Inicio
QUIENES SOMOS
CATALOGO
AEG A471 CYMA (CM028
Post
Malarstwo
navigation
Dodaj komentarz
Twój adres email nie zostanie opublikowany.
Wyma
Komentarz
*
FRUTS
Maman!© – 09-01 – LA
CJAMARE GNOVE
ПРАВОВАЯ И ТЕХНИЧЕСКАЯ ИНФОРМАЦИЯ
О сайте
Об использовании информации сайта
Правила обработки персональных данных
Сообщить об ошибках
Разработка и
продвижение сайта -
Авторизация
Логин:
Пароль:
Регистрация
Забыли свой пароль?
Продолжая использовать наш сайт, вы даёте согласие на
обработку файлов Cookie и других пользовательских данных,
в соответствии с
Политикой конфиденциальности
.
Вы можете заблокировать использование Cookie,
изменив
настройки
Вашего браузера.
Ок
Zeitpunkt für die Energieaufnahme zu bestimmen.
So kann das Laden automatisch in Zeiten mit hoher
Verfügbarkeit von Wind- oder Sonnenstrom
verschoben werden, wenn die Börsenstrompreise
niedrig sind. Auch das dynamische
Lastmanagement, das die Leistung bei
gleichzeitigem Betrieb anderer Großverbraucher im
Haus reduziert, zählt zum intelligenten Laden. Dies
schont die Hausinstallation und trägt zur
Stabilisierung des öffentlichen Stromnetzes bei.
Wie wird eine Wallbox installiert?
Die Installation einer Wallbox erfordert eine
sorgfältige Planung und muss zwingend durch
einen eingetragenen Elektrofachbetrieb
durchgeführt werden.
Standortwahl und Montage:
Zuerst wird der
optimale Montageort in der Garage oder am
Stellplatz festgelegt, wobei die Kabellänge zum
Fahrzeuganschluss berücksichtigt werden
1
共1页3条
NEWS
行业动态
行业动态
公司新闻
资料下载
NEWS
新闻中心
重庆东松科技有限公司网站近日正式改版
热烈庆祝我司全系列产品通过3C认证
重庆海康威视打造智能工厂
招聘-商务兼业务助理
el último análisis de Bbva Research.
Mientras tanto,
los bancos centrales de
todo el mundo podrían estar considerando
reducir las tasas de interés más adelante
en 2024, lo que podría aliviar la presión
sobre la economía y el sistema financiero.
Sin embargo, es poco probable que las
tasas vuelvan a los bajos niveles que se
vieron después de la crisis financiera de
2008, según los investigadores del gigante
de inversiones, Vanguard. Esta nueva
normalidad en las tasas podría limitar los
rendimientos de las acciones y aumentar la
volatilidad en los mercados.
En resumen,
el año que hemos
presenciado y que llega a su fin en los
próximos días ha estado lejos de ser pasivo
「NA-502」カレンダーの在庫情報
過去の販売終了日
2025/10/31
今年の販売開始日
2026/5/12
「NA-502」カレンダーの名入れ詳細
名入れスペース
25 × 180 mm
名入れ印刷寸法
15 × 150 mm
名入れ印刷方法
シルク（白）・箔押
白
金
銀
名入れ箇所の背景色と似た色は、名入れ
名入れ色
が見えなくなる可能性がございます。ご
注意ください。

+ + +

◆ **Exercise details**: Rewrite the rows above with "Wallbox" replaced by "Ladestation" everywhere it occurs, changing nothing else.

◆ **Written answer**:
Inicio
QUIENES SOMOS
CATALOGO
AEG A471 CYMA (CM028
Post
Malarstwo
navigation
Dodaj komentarz
Twój adres email nie zostanie opublikowany.
Wyma
Komentarz
*
FRUTS
Maman!© – 09-01 – LA
CJAMARE GNOVE
ПРАВОВАЯ И ТЕХНИЧЕСКАЯ ИНФОРМАЦИЯ
О сайте
Об использовании информации сайта
Правила обработки персональных данных
Сообщить об ошибках
Разработка и
продвижение сайта -
Авторизация
Логин:
Пароль:
Регистрация
Забыли свой пароль?
Продолжая использовать наш сайт, вы даёте согласие на
обработку файлов Cookie и других пользовательских данных,
в соответствии с
Политикой конфиденциальности
.
Вы можете заблокировать использование Cookie,
изменив
настройки
Вашего браузера.
Ок
Zeitpunkt für die Energieaufnahme zu bestimmen.
So kann das Laden automatisch in Zeiten mit hoher
Verfügbarkeit von Wind- oder Sonnenstrom
verschoben werden, wenn die Börsenstrompreise
niedrig sind. Auch das dynamische
Lastmanagement, das die Leistung bei
gleichzeitigem Betrieb anderer Großverbraucher im
Haus reduziert, zählt zum intelligenten Laden. Dies
schont die Hausinstallation und trägt zur
Stabilisierung des öffentlichen Stromnetzes bei.
Wie wird eine Ladestation installiert?
Die Installation einer Ladestation erfordert eine
sorgfältige Planung und muss zwingend durch
einen eingetragenen Elektrofachbetrieb
durchgeführt werden.
Standortwahl und Montage:
Zuerst wird der
optimale Montageort in der Garage oder am
Stellplatz festgelegt, wobei die Kabellänge zum
Fahrzeuganschluss berücksichtigt werden
1
共1页3条
NEWS
行业动态
行业动态
公司新闻
资料下载
NEWS
新闻中心
重庆东松科技有限公司网站近日正式改版
热烈庆祝我司全系列产品通过3C认证
重庆海康威视打造智能工厂
招聘-商务兼业务助理
el último análisis de Bbva Research.
Mientras tanto,
los bancos centrales de
todo el mundo podrían estar considerando
reducir las tasas de interés más adelante
en 2024, lo que podría aliviar la presión
sobre la economía y el sistema financiero.
Sin embargo, es poco probable que las
tasas vuelvan a los bajos niveles que se
vieron después de la crisis financiera de
2008, según los investigadores del gigante
de inversiones, Vanguard. Esta nueva
normalidad en las tasas podría limitar los
rendimientos de las acciones y aumentar la
volatilidad en los mercados.
En resumen,
el año que hemos
presenciado y que llega a su fin en los
próximos días ha estado lejos de ser pasivo
「NA-502」カレンダーの在庫情報
過去の販売終了日
2025/10/31
今年の販売開始日
2026/5/12
「NA-502」カレンダーの名入れ詳細
名入れスペース
25 × 180 mm
名入れ印刷寸法
15 × 150 mm
名入れ印刷方法
シルク（白）・箔押
白
金
銀
名入れ箇所の背景色と似た色は、名入れ
名入れ色
が見えなくなる可能性がございます。ご
注意ください。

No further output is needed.